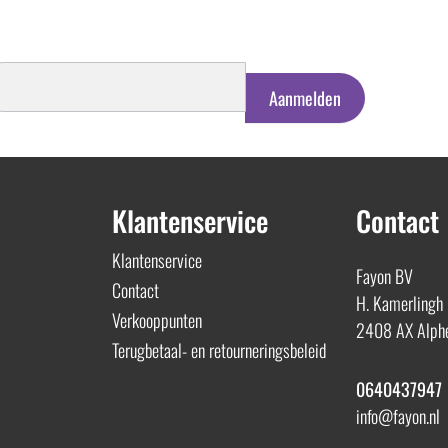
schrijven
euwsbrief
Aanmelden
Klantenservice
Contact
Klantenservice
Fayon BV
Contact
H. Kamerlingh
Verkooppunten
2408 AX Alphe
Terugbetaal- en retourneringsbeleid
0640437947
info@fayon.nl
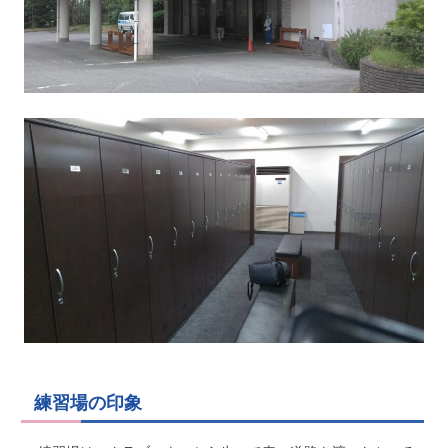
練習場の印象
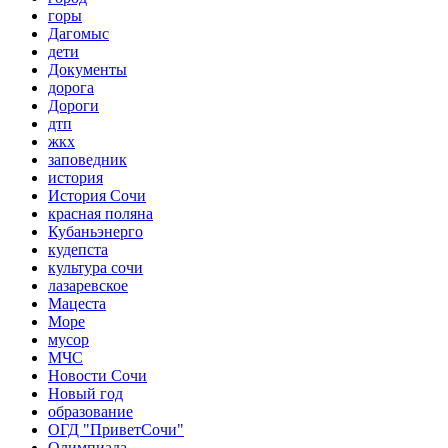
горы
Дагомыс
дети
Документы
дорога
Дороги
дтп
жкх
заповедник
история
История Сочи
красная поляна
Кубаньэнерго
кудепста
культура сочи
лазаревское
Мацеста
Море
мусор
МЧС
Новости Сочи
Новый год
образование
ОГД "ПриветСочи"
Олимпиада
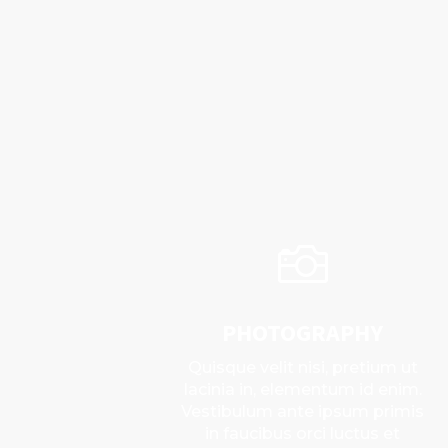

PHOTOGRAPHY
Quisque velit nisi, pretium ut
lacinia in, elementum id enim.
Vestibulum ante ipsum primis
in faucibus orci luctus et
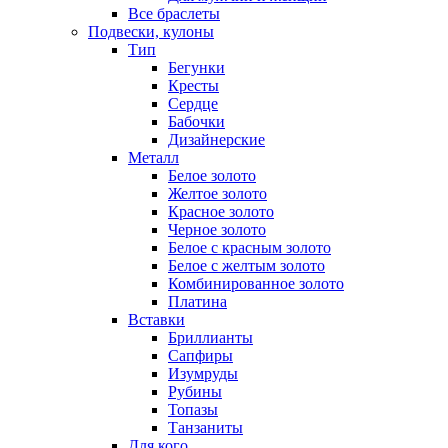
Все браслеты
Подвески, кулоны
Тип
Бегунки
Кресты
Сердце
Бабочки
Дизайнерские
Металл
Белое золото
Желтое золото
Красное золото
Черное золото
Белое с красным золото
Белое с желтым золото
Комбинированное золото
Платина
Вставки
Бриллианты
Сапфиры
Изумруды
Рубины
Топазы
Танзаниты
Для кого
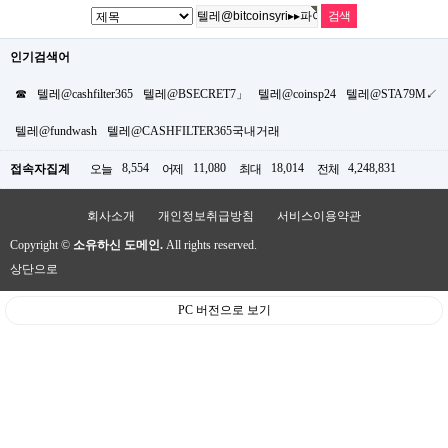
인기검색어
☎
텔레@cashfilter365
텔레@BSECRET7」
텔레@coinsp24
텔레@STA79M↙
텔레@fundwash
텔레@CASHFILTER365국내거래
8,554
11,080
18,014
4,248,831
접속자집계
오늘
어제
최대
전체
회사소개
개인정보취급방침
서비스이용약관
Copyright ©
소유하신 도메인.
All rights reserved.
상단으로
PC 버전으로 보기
--
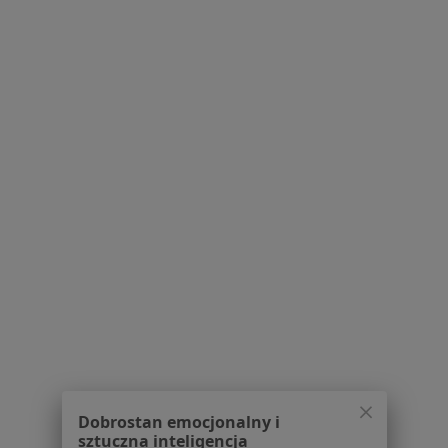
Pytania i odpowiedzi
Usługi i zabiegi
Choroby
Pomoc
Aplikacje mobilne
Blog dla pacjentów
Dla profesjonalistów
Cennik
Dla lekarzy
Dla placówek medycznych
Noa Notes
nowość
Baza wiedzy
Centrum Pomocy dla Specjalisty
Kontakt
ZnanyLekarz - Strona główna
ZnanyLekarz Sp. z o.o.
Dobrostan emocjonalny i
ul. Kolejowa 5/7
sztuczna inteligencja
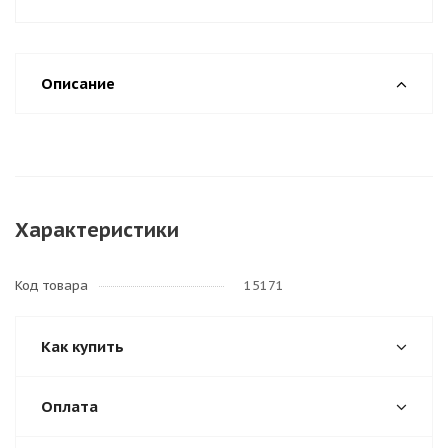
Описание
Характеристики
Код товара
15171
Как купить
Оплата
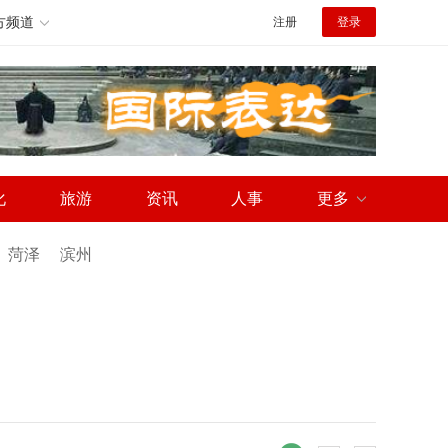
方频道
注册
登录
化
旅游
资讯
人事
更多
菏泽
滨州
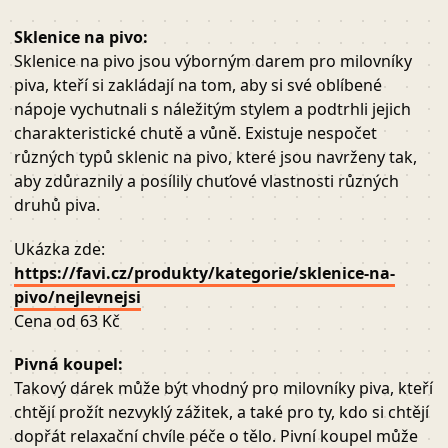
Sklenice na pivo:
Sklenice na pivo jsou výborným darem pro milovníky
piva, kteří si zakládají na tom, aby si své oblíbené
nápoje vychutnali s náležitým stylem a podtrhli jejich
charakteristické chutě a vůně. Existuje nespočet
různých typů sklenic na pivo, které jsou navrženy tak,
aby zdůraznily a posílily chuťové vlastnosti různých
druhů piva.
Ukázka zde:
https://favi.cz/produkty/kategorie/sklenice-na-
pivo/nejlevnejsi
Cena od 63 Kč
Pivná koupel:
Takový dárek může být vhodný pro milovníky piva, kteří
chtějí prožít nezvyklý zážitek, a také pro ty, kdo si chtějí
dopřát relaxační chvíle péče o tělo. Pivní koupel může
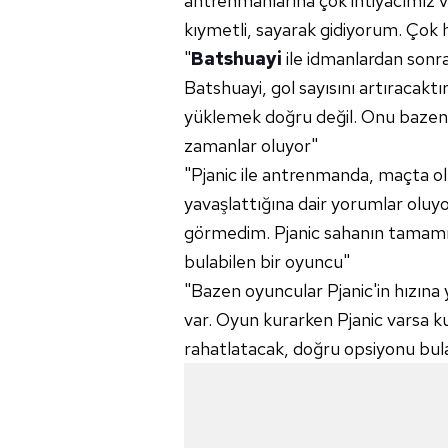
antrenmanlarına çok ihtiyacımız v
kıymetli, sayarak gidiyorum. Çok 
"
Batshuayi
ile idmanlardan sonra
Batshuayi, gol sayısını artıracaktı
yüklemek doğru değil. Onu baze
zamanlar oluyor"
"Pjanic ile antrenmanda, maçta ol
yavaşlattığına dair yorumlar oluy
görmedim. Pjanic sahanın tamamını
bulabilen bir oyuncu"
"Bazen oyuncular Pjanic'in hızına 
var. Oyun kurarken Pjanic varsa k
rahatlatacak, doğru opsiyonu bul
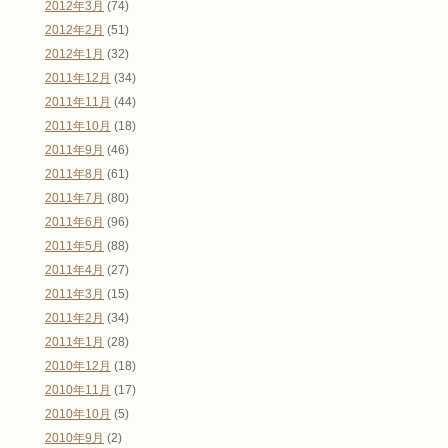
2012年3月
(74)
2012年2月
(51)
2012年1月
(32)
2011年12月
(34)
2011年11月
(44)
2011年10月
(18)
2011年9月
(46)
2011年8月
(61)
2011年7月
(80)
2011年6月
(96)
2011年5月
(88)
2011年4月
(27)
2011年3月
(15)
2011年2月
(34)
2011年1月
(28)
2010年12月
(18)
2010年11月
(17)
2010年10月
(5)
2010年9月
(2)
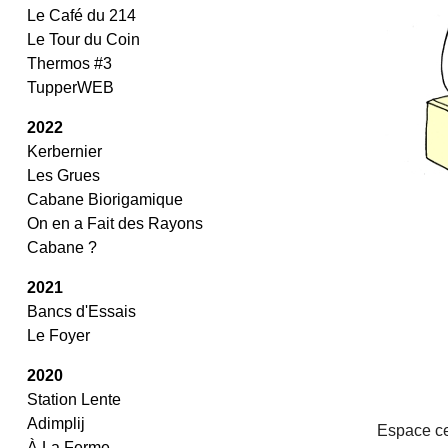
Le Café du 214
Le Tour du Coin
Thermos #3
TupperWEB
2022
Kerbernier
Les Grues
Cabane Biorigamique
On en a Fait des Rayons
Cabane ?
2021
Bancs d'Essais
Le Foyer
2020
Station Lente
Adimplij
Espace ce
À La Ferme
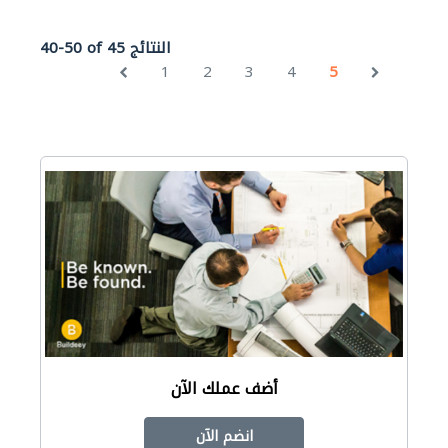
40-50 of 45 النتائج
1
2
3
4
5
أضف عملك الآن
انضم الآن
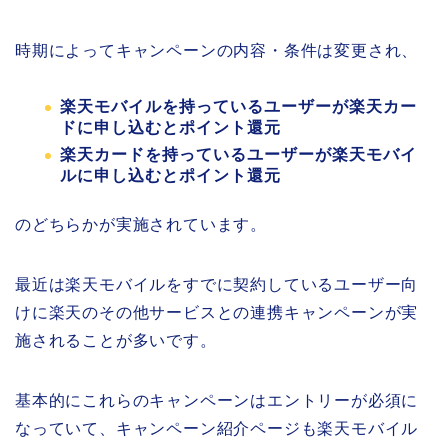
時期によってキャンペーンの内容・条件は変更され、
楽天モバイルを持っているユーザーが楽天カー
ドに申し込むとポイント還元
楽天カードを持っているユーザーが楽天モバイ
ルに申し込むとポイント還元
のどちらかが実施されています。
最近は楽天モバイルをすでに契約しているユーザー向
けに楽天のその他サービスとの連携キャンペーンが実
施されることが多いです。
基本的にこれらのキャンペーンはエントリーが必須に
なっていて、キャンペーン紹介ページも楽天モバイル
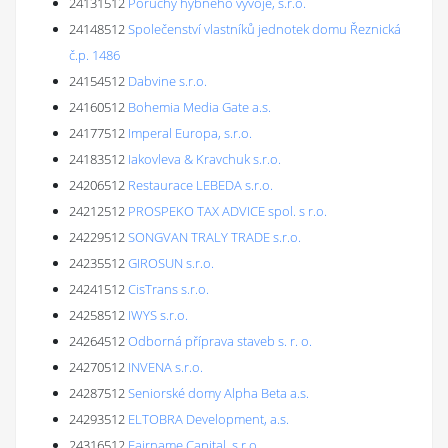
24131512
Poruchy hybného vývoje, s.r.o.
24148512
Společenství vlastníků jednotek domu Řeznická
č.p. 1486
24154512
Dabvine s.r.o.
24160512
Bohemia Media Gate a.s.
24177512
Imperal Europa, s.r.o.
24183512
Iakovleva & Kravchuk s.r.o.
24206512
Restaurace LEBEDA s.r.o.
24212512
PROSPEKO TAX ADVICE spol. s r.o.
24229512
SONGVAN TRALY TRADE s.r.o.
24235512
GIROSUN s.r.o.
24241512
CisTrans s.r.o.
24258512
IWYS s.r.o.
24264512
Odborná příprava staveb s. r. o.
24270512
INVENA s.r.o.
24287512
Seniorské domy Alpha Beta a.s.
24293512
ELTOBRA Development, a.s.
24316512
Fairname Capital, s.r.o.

What is required:
List every line in the records above that contains the word "různých".

Response:
různých typů sklenic na pivo, které jsou navrženy tak,
aby zdůraznily a posílily chuťové vlastnosti různých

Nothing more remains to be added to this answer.